Wednesday 4 May 2011

Detecting Schrödinger’s half-dead cat

I'd thought it was theoretically impossible to do this, not just impractical.
Amplify’d from www.newscientist.com
IT MAY soon be possible to extract information from a quantum object - and even manipulate it - without simultaneously destroying its delicate quantum state. The result would be a boon for quantum computing, which requires control over such states. It would also defy a thought experiment dreamed up by physicist Erwin Schrödinger: in principle it is now possible to peek inside his box without endangering the life of the precarious pussycat inside.
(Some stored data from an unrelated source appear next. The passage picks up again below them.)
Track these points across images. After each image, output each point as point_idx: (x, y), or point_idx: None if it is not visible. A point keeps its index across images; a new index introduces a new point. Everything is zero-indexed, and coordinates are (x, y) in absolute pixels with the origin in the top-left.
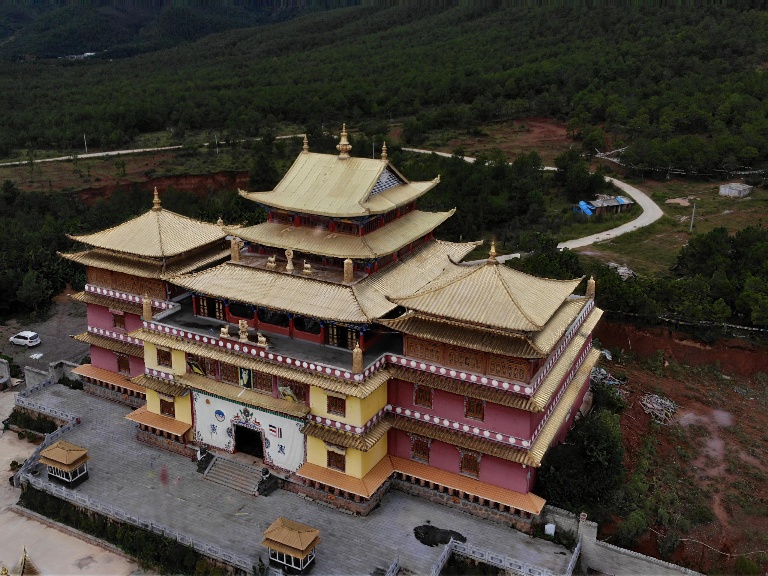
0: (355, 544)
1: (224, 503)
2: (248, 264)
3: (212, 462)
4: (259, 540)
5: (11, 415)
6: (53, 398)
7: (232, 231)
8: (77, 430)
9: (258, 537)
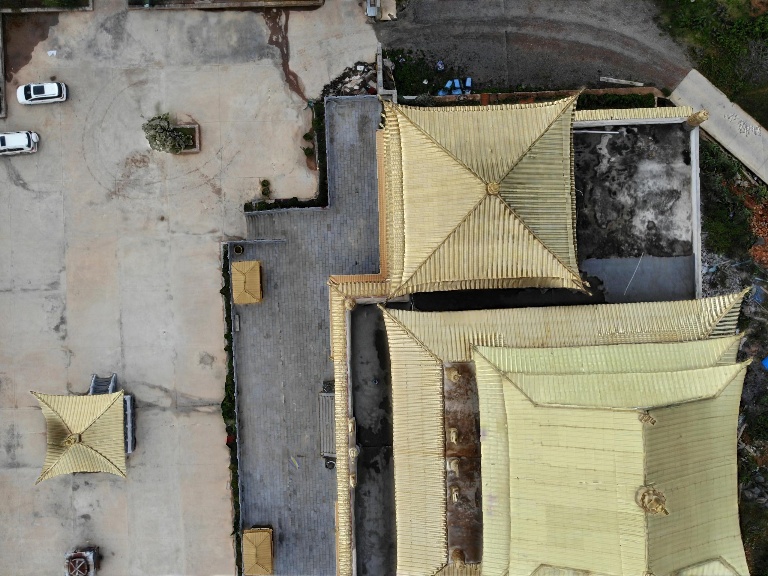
0: (310, 573)
1: (299, 438)
2: (448, 399)
3: (332, 395)
4: (274, 498)
5: (315, 107)
6: (353, 129)
7: (477, 356)
8: (318, 214)
9: (276, 495)
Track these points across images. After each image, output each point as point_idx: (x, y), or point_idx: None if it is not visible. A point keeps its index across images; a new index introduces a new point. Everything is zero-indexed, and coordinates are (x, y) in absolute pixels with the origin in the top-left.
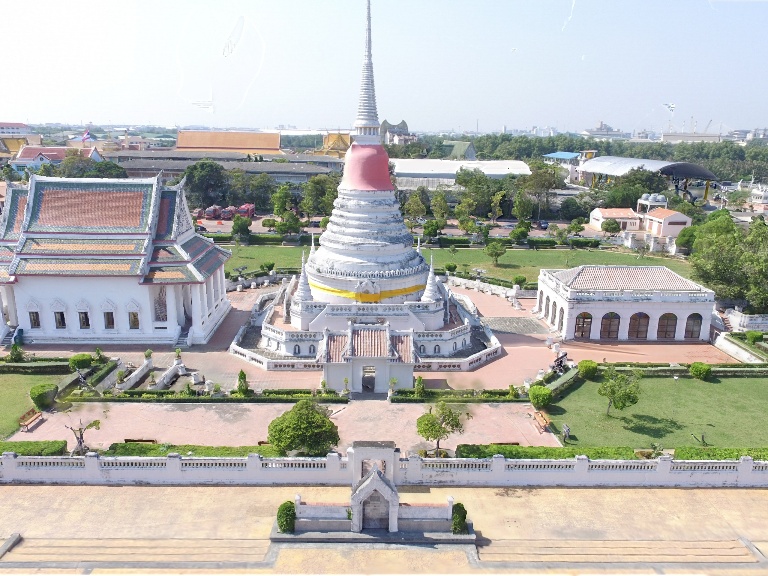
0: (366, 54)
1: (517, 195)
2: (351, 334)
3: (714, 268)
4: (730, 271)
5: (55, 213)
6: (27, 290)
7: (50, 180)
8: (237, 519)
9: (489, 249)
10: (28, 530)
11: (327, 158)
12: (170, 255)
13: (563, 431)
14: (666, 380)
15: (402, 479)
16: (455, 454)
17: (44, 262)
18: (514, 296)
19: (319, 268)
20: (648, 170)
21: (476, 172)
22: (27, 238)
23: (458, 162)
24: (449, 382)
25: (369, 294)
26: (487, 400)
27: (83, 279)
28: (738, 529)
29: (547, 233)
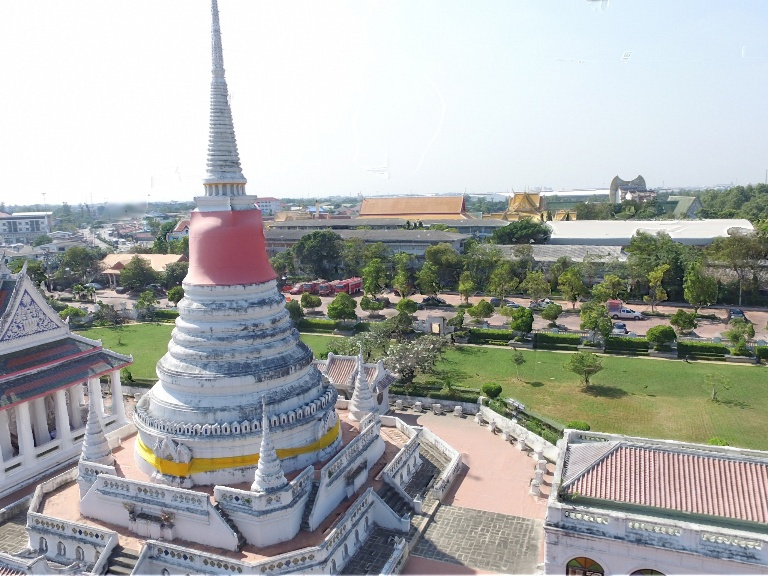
0: (211, 70)
1: (688, 271)
2: None
3: None
4: None
5: None
6: None
7: None
8: None
9: (570, 362)
10: None
11: (495, 222)
12: None
13: None
14: None
15: None
16: None
17: None
18: None
19: None
20: None
21: (660, 236)
22: None
23: (647, 223)
24: None
25: (172, 462)
26: None
27: None
28: None
29: (726, 331)
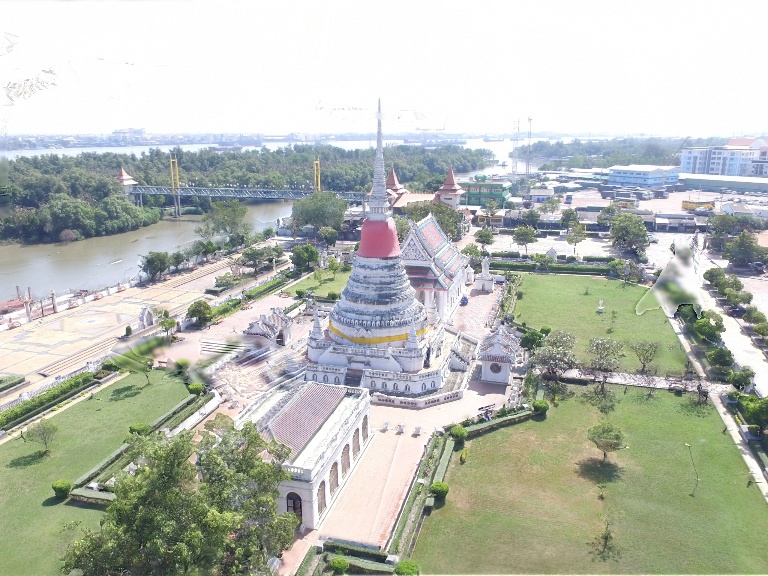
0: None
1: None
2: None
3: None
4: None
5: None
6: None
7: None
8: None
9: None
10: (215, 300)
11: None
12: None
13: None
14: None
15: None
16: None
17: None
18: None
19: None
20: None
21: None
22: None
23: None
24: None
25: None
26: None
27: None
28: (52, 378)
29: None
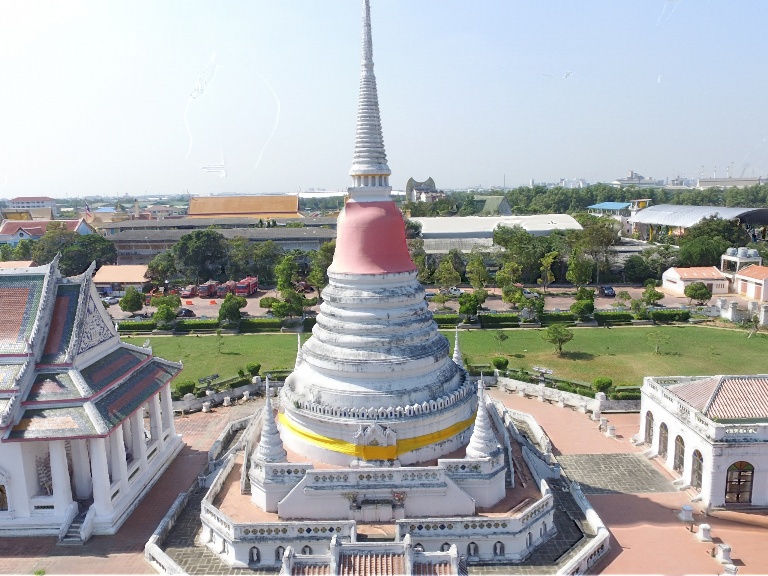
0: (363, 63)
1: (572, 256)
2: (335, 566)
3: None
4: None
5: None
6: None
7: None
8: None
9: (550, 334)
10: None
11: None
12: (59, 388)
13: None
14: None
15: None
16: None
17: None
18: (599, 411)
19: (297, 401)
20: (724, 219)
21: (516, 229)
22: None
23: (494, 218)
24: None
25: (378, 447)
26: None
27: None
28: None
29: (616, 303)
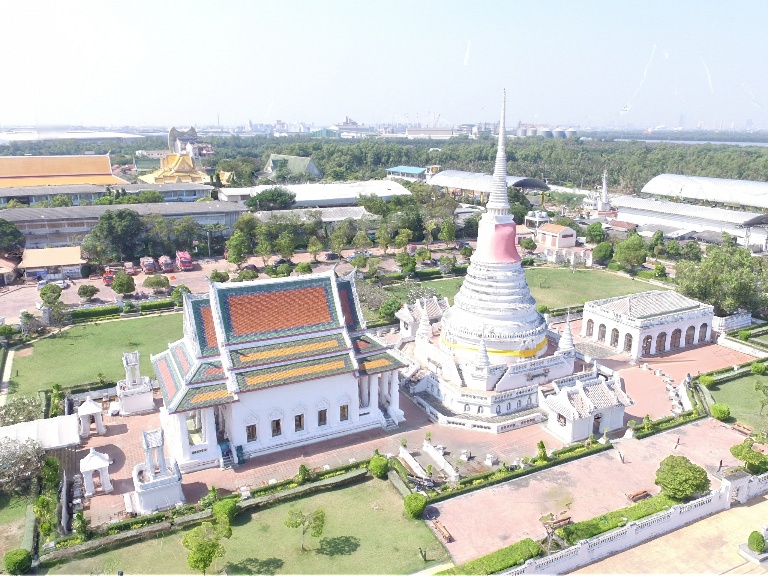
0: (502, 147)
1: (446, 222)
2: (584, 391)
3: (697, 287)
4: (705, 287)
5: (247, 320)
6: (247, 405)
7: (232, 286)
8: (710, 556)
9: None
10: None
11: (194, 186)
12: (368, 344)
13: (761, 434)
14: (745, 380)
15: (747, 495)
16: (742, 468)
17: (261, 373)
18: None
19: (481, 334)
20: (513, 188)
21: (373, 197)
22: (230, 351)
23: (341, 186)
24: (627, 412)
25: (529, 350)
26: (686, 422)
27: (302, 383)
28: None
29: None
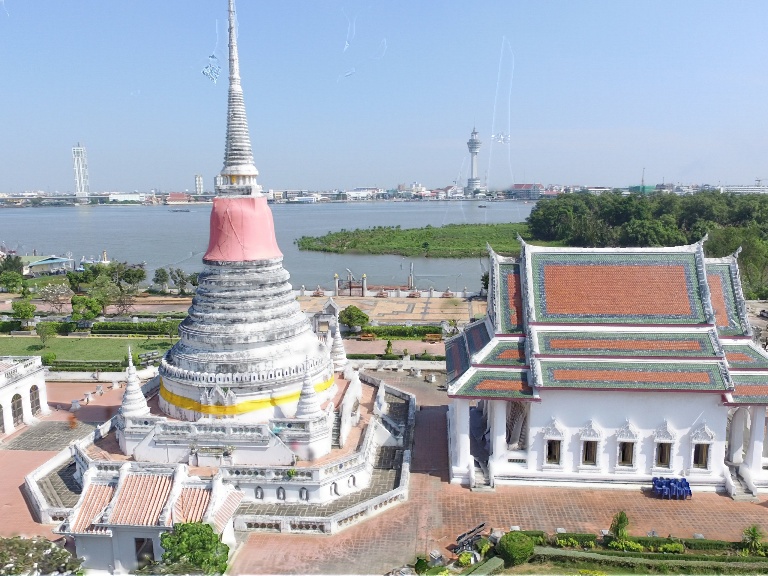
0: None
1: None
2: None
3: None
4: None
5: None
6: None
7: None
8: None
9: None
10: None
11: None
12: None
13: None
14: None
15: None
16: None
17: None
18: None
19: None
20: None
21: None
22: None
23: None
24: None
25: None
26: None
27: None
28: None
29: None
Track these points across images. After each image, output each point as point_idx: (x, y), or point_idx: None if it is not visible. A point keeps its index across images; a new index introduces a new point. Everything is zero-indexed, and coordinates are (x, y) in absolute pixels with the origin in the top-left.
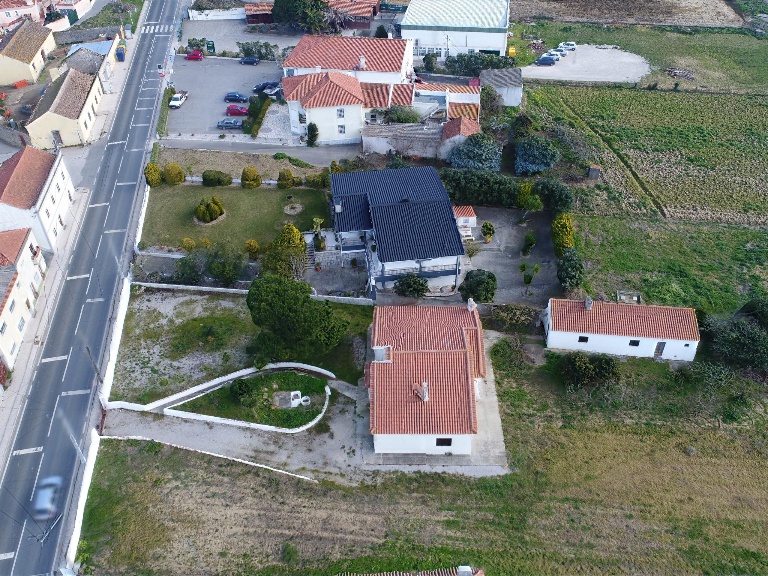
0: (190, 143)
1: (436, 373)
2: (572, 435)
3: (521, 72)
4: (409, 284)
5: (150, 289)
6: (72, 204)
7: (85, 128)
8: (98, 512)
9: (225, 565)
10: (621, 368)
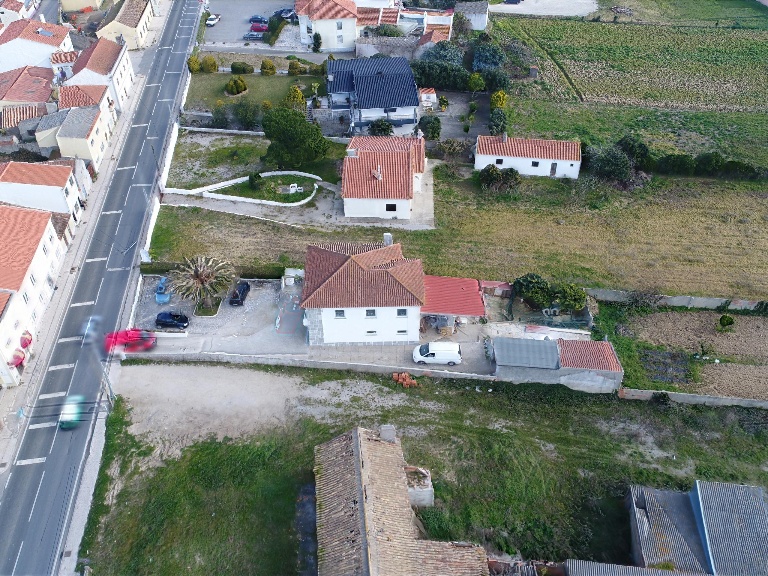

In 2010, physicists put the largest system yet into a superposition: a 40-micrometre-long strip of piezoelectric material, which expands and contracts in response to voltage changes. They put it into a superposition of both minimal and more vigorous oscillation, but the method they used to observe the system caused it to lose this dual state.
Another team now proposes going a step further, putting a wire of about the same size in a superposition and offering a scheme to observe, and even manipulate it, without destroying the weird quantum state. Kurt Jacobs at the University of Massachusetts, Boston, and his team describe their idea in a study to appear in Physical Review A.
The first step is to put the wire into a superposition in which vibrations simultaneously displace it by equal amounts in opposite directions, like a guitar string that gets plucked in two directions at once. Next, an electric charge can be added to the wire, creating an electromagnetic field that can be detected by a sensor (see diagram).
Even though the sensor cannot pinpoint the position of the charge - and therefore the wire - it can detect how far the charge is from a neutral, "unplucked" position. That reveals some information about the system - essentially providing a glimpse inside the box containing Schrödinger's cat. The key is that it avoids opening the box completely, which would destroy the superposition, says Jacobs: "I extract information, but in a way that I don't learn too much."